RV/2101058/2018-RS1 | Art. 59a Abs. 1 Buchst, b der Richtlinie 2006/112/EG des Rates vom über das gemeinsame Mehrwertsteuersystem in der durch die Richtlinie 2008/8/EG des Rates vom mit Wirkung vom geänderten Fassung ist dahin auszulegen, dass Roamingleistungen, die von einem in einem Drittland ansässigen Mobilfunkbetreiber an seine Kunden, die ebenfalls in diesem Drittland ansässig sind bzw. dort ihren Wohnsitz oder gewöhnlichen Aufenthalt haben, erbracht werden und die es diesen Kunden ermöglichen, das nationale Mobilfunknetz des Mitgliedstaats, in dem sie sich vorübergehend aufhalten, zu nutzen, als Dienstleistungen anzusehen sind, deren „tatsächliche Nutzung oder Auswertung“ im Sinne dieser Bestimmung im Gebiet dieses Mitgliedstaats erfolgt, so dass dieser den Ort der Roamingleistungen so behandeln kann, als läge er in seinem Gebiet, wenn dadurch eine Nichtbesteuerung der Roamingleistungen in der Union vermieden wird und ohne dass es hierbei darauf ankommt, welcher steuerlichen Behandlung die Roamingleistungen nach dem nationalen Steuerrecht des Drittlands unterliegen. |
Entscheidungstext
IM NAMEN DER REPUBLIK
Das Bundesfinanzgericht hat durch die Richterin***Ri*** in der Beschwerdesache der ***Beschwerdeführerin***, ***AdresseBf.***, vertreten durch ***StbGmbH***, ***AdresseStb***, über die Beschwerde vom gegen den Bescheid des Finanzamtes Graz-Stadt (nunmehr Finanzamt Österreich) vom betreffend die Erstattung von Vorsteuern für den Zeitraum 01-12/2011 zu Recht erkannt:
Die Beschwerde wird gemäß § 279 BAO als unbegründet abgewiesen.

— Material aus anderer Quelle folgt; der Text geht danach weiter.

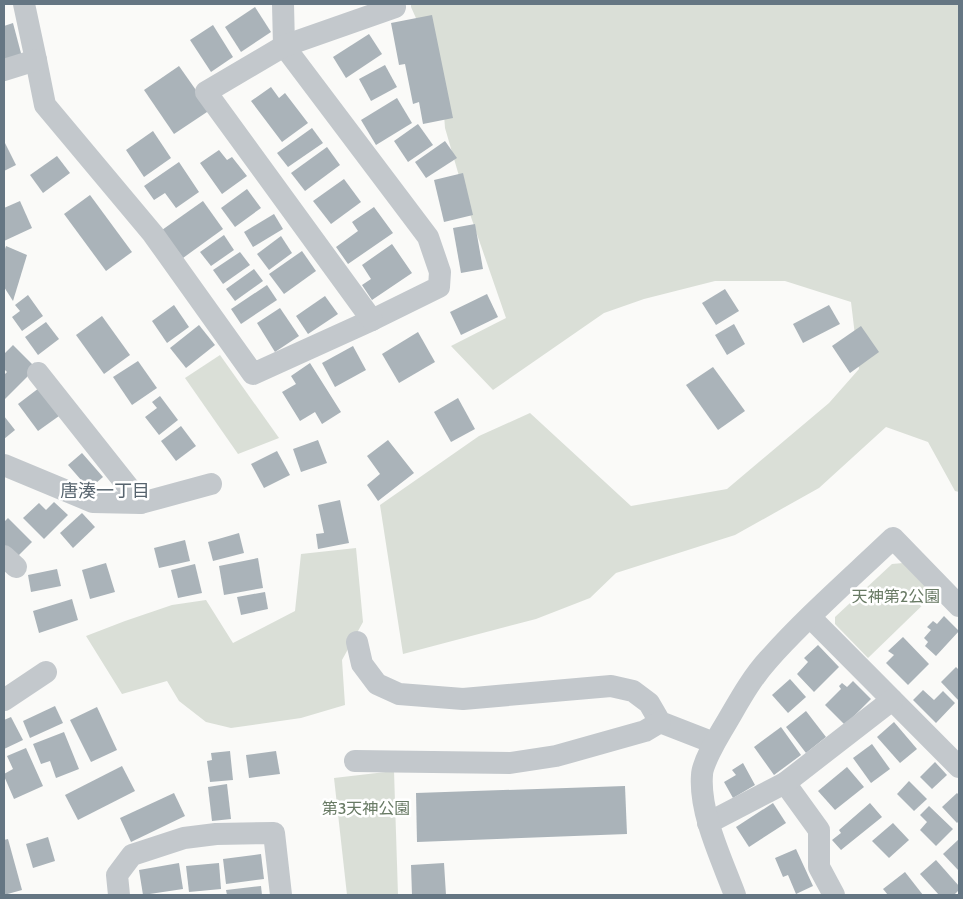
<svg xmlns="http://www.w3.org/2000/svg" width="963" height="899" font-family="Cabin,'Noto Sans JP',sans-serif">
<rect width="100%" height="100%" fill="#fafaf8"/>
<g fill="#dadfd7">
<polygon points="411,4 959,4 959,492 955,491 928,442 886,427 819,488 735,535 616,573 590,598 536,619 403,654 380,505 479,436 530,413 631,506 727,489 829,403 859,369 851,302 785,281 715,281 644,299 604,313 493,390 451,346 506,318 471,217 445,128 441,74 411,7"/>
<polygon points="220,355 279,438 238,454 185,378"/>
<polygon points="356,548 363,622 342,660 345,705 301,718 231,728 206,722 179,701 167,681 122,694 86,636 125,621 172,605 206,600 233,643 295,611 301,554"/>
<polygon points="903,563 933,595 868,658 835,624 835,617 892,564"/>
<polygon points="394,771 398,895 347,895 334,778"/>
</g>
<g fill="#aab3b9">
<polygon points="255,7 271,32 241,52 225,27"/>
<polygon points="432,15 453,118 423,124 419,102 413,104 405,64 399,65 391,23"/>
<polygon points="13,23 22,57 4,62 4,26"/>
<polygon points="213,25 233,57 211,72 190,40"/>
<polygon points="369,34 382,54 346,78 333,57"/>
<polygon points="385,65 397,87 371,101 359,79"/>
<polygon points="179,66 210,110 174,134 144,90"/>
<polygon points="271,87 279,98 285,93 308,123 282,142 251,101"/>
<polygon points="397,98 412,123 376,145 361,120"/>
<polygon points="418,124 433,145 408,162 394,141"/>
<polygon points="312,128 323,143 288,167 277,153"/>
<polygon points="153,131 171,158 144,177 126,150"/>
<polygon points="4,141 16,165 4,171"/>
<polygon points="445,141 457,158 426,178 415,162"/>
<polygon points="327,147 340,165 305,191 291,173"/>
<polygon points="219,150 227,160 232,157 247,176 222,194 200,163"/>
<polygon points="57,156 70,173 43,193 30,175"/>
<polygon points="179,162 199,192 176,208 165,193 154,200 144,186"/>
<polygon points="463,173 473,215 444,222 434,180"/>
<polygon points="344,179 361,202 331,224 313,201"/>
<polygon points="247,189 261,208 235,227 221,208"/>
<polygon points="90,195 132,252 106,271 64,214"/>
<polygon points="20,201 32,228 4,241 4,208"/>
<polygon points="203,201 223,229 183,258 162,230"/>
<polygon points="374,207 393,233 348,264 336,247 358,231 352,222"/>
<polygon points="274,214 283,229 253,247 244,232"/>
<polygon points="475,224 483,269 461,273 453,228"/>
<polygon points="224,235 234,250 211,266 200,252"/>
<polygon points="281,236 292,253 269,270 257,254"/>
<polygon points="392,244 412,273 372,300 362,285 371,279 362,265"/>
<polygon points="6,246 27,255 13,301 4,287 4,252"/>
<polygon points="302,251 316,271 284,294 269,274"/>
<polygon points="240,252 250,265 223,284 213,270"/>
<polygon points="254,269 263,281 235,301 226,289"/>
<polygon points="267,285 277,300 241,324 231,309"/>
<polygon points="725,289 739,311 716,325 702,303"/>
<polygon points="487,294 498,317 461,335 450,312"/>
<polygon points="28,295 43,316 22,331 12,317 20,311 15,305"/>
<polygon points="325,296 338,314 308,334 296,316"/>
<polygon points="174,305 189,327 167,343 152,321"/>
<polygon points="829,305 840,324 803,343 793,324"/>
<polygon points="280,308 299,336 275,352 257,323"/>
<polygon points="102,316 130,355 104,374 76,335"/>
<polygon points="46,322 59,339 38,355 25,337"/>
<polygon points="734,324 745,344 727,355 715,335"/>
<polygon points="199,325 215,345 186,368 170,348"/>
<polygon points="861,326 879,352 850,373 832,346"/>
<polygon points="418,332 435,362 399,383 382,354"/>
<polygon points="13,345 36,368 5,399 4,397 4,375 7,372 4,369 4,354"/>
<polygon points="353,346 366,370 335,387 322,363"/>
<polygon points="138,361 157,388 132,405 113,377"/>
<polygon points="310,363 341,412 322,424 315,412 300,421 282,392 296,384 291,376"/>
<polygon points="713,367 745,411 718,430 686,385"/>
<polygon points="39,388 59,416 38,431 18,404"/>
<polygon points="160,396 178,420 159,435 145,417 157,408 152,402"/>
<polygon points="458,398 475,429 451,442 434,412"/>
<polygon points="4,416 15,430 4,439"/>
<polygon points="181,426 196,446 176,461 161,441"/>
<polygon points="318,440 327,463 301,472 293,449"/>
<polygon points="388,440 414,473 378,501 367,485 380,474 367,456"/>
<polygon points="277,451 290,475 264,488 251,464"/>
<polygon points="82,453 103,477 89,489 68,465"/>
<polygon points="340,500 349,543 318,549 316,534 324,533 318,505"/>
<polygon points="54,502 68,515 44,539 23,518 39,503 46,510"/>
<polygon points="82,513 95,527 73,548 60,533"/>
<polygon points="8,518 32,542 15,559 4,548 4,522"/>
<polygon points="239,533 244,553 213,561 208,542"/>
<polygon points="185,540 190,561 159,568 154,548"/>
<polygon points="258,558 263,588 224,595 219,566"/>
<polygon points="106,563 115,592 90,599 82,570"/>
<polygon points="195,564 202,593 178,598 171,570"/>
<polygon points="57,569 61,586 31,592 28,575"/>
<polygon points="265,592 268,609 241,615 237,597"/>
<polygon points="72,599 78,620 39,633 33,611"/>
<polygon points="944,616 959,631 936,656 925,646 928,642 924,638 931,630 927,627 933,621 937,624"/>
<polygon points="903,637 929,664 908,685 886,663 894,655 888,651"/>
<polygon points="818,645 839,667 814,692 797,674 808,662 804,658"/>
<polygon points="956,667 959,670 959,701 941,682"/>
<polygon points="790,679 806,697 788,713 772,695"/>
<polygon points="853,681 871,699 845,725 825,705 841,689 839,686 842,683 847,687"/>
<polygon points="923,690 934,700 943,691 955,703 936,723 913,700"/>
<polygon points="55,706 63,723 30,738 23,721"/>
<polygon points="97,707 117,750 91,762 70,720"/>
<polygon points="806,711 826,737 806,753 786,727"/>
<polygon points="11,717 23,740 4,749 4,720"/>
<polygon points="894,722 917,749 900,763 877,737"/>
<polygon points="781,727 801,755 774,775 754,747"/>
<polygon points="64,732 79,769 56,778 50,761 41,764 33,744"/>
<polygon points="872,744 890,769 871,783 853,758"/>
<polygon points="26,748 43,786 14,799 4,776 4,774 13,769 7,756"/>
<polygon points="230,751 233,780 210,782 207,761 212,760 211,753"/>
<polygon points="276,751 280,774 249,778 246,755"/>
<polygon points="935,762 947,775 932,789 920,777"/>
<polygon points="743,763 755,785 733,798 724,782 736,775 732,770"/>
<polygon points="122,766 135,791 78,820 65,795"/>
<polygon points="847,767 864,787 835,810 818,791"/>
<polygon points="909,781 927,799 914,811 897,794"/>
<polygon points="227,784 231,819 212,821 208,787"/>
<polygon points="625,786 627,834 417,842 416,793"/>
<polygon points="174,793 185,816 131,842 120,818"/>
<polygon points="957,793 959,795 959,821 957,823 942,807"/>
<polygon points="773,803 786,823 749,847 736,827"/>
<polygon points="870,803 882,817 841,850 832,840 841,833 839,830"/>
<polygon points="929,806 953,829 936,846 920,830 927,822 920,815"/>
<polygon points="893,823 909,840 889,858 872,841"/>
<polygon points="48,837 55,861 33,868 26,844"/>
<polygon points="8,839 22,890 4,895 4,840"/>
<polygon points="959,839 959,871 943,854"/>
<polygon points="796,849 813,886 796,894 788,875 783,877 775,858"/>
<polygon points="261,854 264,879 226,884 223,859"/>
<polygon points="936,860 959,886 959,890 954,895 939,895 920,874"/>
<polygon points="179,863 183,889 143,895 139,870"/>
<polygon points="219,863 221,889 189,892 186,866"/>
<polygon points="444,863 446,895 412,895 411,865"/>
<polygon points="905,872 923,895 888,895 883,889"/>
<polygon points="261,886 262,895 227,895 226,890"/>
</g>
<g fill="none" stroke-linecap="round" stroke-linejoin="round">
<g stroke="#c3c8cc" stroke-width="22">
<polyline points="24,4 36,60 45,105 153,234 253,374 372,320 439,287 440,272 428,237 284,46 283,4"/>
<polyline points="4,70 36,60"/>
<polyline points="372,320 206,92 284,46 395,7"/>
<polyline points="38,373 141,503"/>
<polyline points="4,465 93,502 141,503 211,484"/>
<polyline points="4,556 16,567"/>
<polyline points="810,617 959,767"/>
<polyline points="357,642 362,664 377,684 399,694 463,699 611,686 633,691 649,703 660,722 714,743"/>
<polyline points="4,700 46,672"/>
<polyline points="355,761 510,763 556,756 645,731 660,722"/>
<polyline points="785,783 819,830 819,867 834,895"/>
<polyline points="708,823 785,783 892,700"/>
<polyline points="119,895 117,875 132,855 184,838 216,834 274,833 281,895"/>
<path d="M 735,895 C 722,860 699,813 702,775 C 702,765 716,740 722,730 C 736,707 749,681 768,660 C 805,618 851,578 893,538 L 959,606"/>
</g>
</g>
<g text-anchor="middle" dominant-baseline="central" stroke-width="5" stroke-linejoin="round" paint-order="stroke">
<g font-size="16" fill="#687a64" stroke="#fff">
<text x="896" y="596">天神第2公園</text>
<text x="366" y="808">第3天神公園</text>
</g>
<g font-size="18" fill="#57646e" stroke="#fff">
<text x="105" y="491">唐湊一丁目</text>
</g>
</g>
<rect width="963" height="899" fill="none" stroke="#657683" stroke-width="10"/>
</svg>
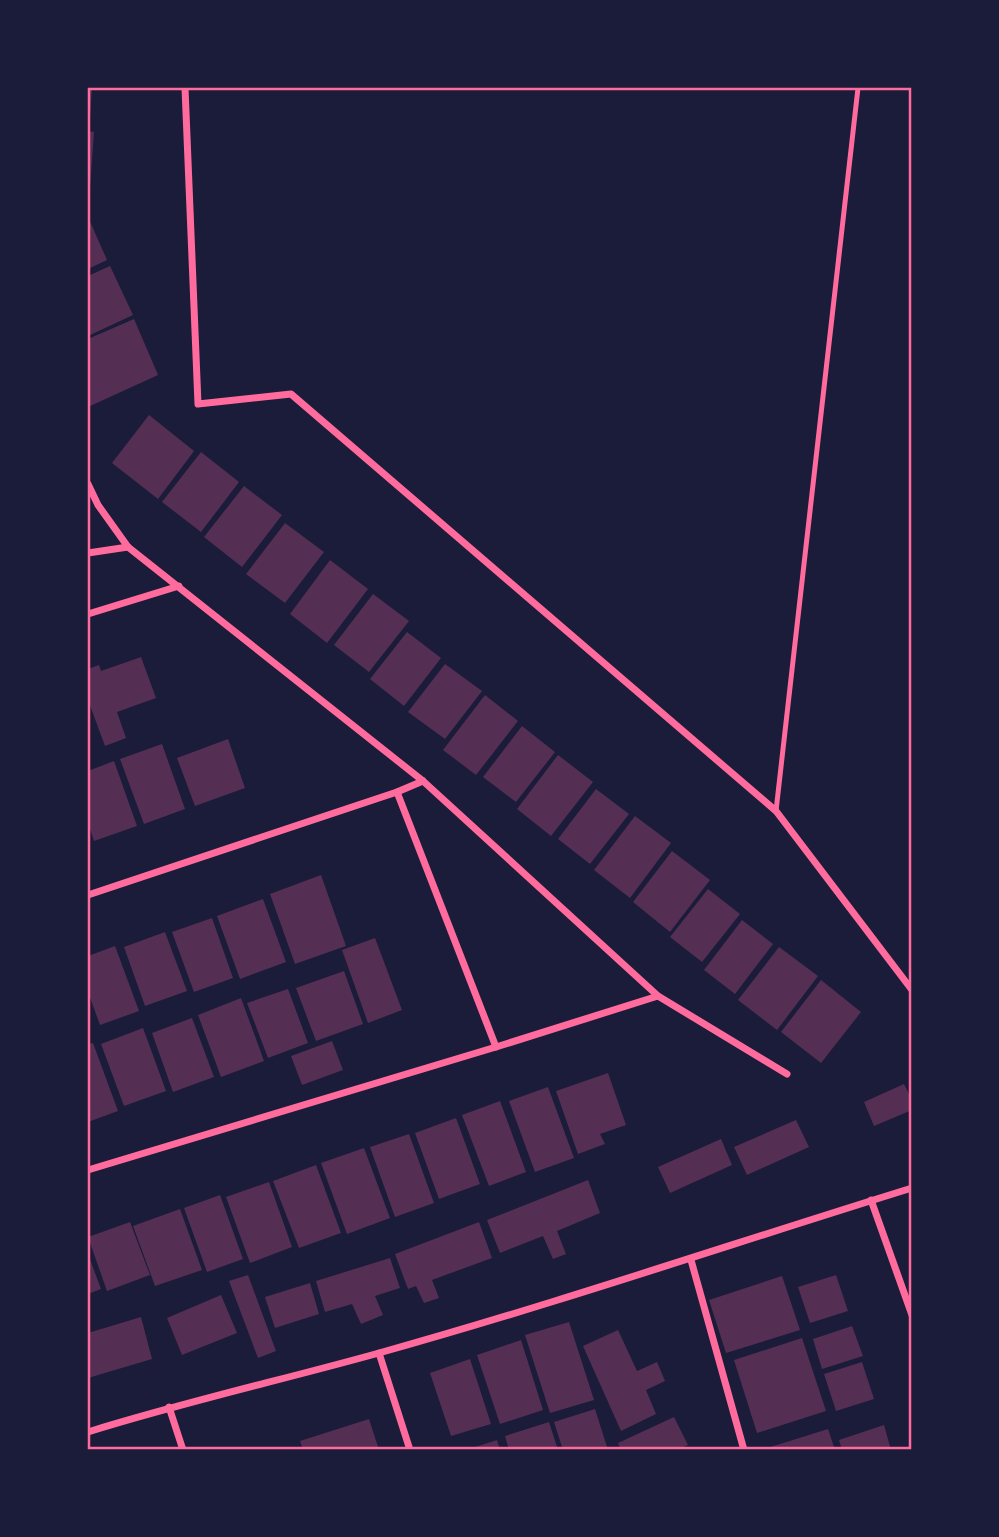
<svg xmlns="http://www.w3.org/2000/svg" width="999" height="1537" viewBox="0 0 999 1537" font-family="'Fira Sans',sans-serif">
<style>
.building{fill:#542f53}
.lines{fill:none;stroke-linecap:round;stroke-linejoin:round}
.service{stroke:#ff6b9d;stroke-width:5}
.minor{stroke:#ff6b9d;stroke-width:7}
.neatline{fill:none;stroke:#ff6b9d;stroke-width:2.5}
</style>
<rect width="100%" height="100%" fill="#1b1b3a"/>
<!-- building -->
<g class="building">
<polygon points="88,88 92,88 90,117 88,117"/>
<polygon points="88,131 94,132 90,188 88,188"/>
<polygon points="88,217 107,260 88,269"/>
<polygon points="110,266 133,315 88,336 88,276"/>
<polygon points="134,319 158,375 88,407 88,339"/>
<polygon points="149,415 194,451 158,499 112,463"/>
<polygon points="201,452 239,482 201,532 162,502"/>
<polygon points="244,486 282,515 242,567 204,537"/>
<polygon points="285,523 324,552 285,603 246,574"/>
<polygon points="330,560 368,589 327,643 290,614"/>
<polygon points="373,594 409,621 369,672 334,645"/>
<polygon points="407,632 441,658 404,706 370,679"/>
<polygon points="141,657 156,698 117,712 126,738 105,746 88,700 88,669 99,665 101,671"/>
<polygon points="445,664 482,691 445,739 408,712"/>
<polygon points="485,695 518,721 476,775 443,750"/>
<polygon points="522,726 555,752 516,802 483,777"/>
<polygon points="228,739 245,788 195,806 177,758"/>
<polygon points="162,744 185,809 144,824 120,759"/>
<polygon points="558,755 593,782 551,836 517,809"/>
<polygon points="114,761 137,826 94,841 88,823 88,771"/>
<polygon points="596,789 629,814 590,864 558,839"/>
<polygon points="635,816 671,843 630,898 594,870"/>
<polygon points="672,851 710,880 670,932 633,902"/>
<polygon points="321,875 346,946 295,964 270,894"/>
<polygon points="708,889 740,914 702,962 670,937"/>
<polygon points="263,899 286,962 240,979 217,916"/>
<polygon points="212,918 233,978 194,992 172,932"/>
<polygon points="742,920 773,944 735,994 704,970"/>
<polygon points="165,932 187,991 145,1006 124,947"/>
<polygon points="375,938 402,1010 368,1023 342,950"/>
<polygon points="115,946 139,1011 100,1025 88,992 88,956"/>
<polygon points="779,947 818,976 777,1030 738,1000"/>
<polygon points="344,971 363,1024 316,1041 296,988"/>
<polygon points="821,980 861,1012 821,1063 781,1032"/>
<polygon points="288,989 308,1043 268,1058 247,1003"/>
<polygon points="241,998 264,1061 221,1077 198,1015"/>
<polygon points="192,1018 214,1077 173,1092 152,1033"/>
<polygon points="143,1028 166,1091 124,1106 101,1044"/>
<polygon points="332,1041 343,1070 302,1085 291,1056"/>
<polygon points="93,1043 118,1111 88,1122 88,1044"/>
<polygon points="608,1073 626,1125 600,1134 605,1144 578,1154 556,1091"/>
<polygon points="904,1084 912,1100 912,1110 874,1126 864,1102"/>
<polygon points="548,1087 574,1158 535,1172 509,1101"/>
<polygon points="500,1101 526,1172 489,1186 462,1115"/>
<polygon points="456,1118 480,1184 439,1199 415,1133"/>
<polygon points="796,1120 809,1147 747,1175 734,1147"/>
<polygon points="409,1134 434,1203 395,1217 370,1147"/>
<polygon points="721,1139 732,1165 670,1193 658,1167"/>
<polygon points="364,1148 390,1218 347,1234 321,1163"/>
<polygon points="316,1165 341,1233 299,1248 273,1181"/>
<polygon points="588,1180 600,1213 557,1231 566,1254 553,1259 543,1236 500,1253 487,1220"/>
<polygon points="269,1182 292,1247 250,1263 226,1197"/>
<polygon points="220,1195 243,1259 207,1272 184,1208"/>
<polygon points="180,1209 202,1270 155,1286 133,1226"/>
<polygon points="130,1222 150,1275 107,1291 88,1237"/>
<polygon points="479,1222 492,1258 432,1280 439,1298 424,1303 416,1286 408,1289 395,1254"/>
<polygon points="88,1254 101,1289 88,1294"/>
<polygon points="390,1258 400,1288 375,1296 383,1315 361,1324 352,1304 325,1312 316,1281"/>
<polygon points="248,1275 276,1351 258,1358 229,1281"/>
<polygon points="836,1275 848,1311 810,1323 798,1287"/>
<polygon points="782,1276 800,1330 726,1353 709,1300"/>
<polygon points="310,1283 319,1314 275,1328 265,1297"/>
<polygon points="221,1295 237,1333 182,1355 167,1318"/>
<polygon points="141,1317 152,1359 88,1378 88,1333"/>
<polygon points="569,1322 594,1400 550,1413 525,1335"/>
<polygon points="852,1326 863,1356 822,1369 813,1339"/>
<polygon points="618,1330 637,1371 657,1362 665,1381 646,1390 656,1414 621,1431 583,1346"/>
<polygon points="802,1338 826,1411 757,1433 734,1360"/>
<polygon points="521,1340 543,1410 500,1424 477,1355"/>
<polygon points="470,1359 491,1424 451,1436 430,1373"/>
<polygon points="862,1362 874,1399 836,1411 824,1374"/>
<polygon points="595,1409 608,1450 563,1450 554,1422"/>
<polygon points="674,1417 688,1445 676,1450 621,1450 618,1443"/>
<polygon points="369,1419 379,1450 303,1450 300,1441"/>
<polygon points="549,1422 558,1450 509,1450 505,1436"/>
<polygon points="884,1425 891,1450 842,1450 839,1440"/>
<polygon points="828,1429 835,1450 764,1450 764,1449"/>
<polygon points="497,1440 500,1450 469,1450 469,1449"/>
</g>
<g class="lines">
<!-- service -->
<polyline class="service" points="776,811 858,88"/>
<!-- minor -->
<g class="minor">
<polyline points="185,88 198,404 291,394 776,811 912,990"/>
<polyline points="88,484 98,505 128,547 423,781 658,996 787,1074"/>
<polyline points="88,553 128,547"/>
<polyline points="88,614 179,586"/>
<polyline points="397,792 496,1047"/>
<polyline points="88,895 397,792 423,781"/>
<polyline points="88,1170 496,1047 658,996"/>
<polyline points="871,1200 912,1315"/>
<polyline points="691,1260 744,1450"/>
<polyline points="379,1353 410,1450"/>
<polyline points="169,1407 183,1450"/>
<path d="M88,1432C184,1402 282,1380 379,1353C558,1303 734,1243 912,1188"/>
</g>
</g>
<!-- border -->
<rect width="999" height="1537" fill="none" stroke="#1b1b3a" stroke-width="178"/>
<rect x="89" y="89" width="821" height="1359" class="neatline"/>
</svg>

Gegen dieses Erkenntnis ist eine Revision an den Verwaltungsgerichtshof nach Art. 133 Abs. 4 Bundes-Verfassungsgesetz (B-VG) nicht zulässig.
Entscheidungsgründe
Die Beschwerdeführerin (=Bf.) ist eine im Drittland ansässige Mobilfunkgesellschaft, die an ihre ebenfalls im Drittland ansässigen Kunden im beschwerdegegenständlichen Zeitraum Telekommunikationsdienstleistungen in Österreich erbracht hat.
Um den Kunden der Bf. während deren Aufenthalten in Österreich die Benützung von Mobiltelefonen zu ermöglichen, stellte ein österreichischer Netzbetreiber (Provider) der Bf. sein Netz gegen Verrechnung von Benützungsgebühren unter Ausweis österreichischer Umsatzsteuer zur Verfügung.
Die Bf. verrechnete ihren Kunden für die Nutzung des österreichischen Netzes Roaming-Gebühren.
Mit Erstattungsantrag vom beantragte die Bf. für den Zeitraum 01-12/2011 die Erstattung der ihr vom österreichischen Netzbetreiber in Rechnung gestellten Vorsteuern nach dem Verfahren gemäß der Verordnung BGBl. Nr. 279/1995.
Das Finanzamt versagte die Erstattung der Vorsteuern im Wesentlichen mit der Begründung, dass die Umsätze der Bf. (Roaming-Gebühren) nach der Verordnung BGBl. II Nr. 383/2003 idF BGBl. II Nr. 221/2009 im Inland steuerbar seien, weil die erbrachten Telekommunikationsdienstleistungen in Österreich genutzt und ausgewertet würden und im Drittland keiner der inländischen Umsatzsteuer vergleichbaren Steuerbelastung unterliegen würden. Daher sei eine Voraussetzung für die Zulässigkeit des Erstattungsverfahrens nicht erfüllt.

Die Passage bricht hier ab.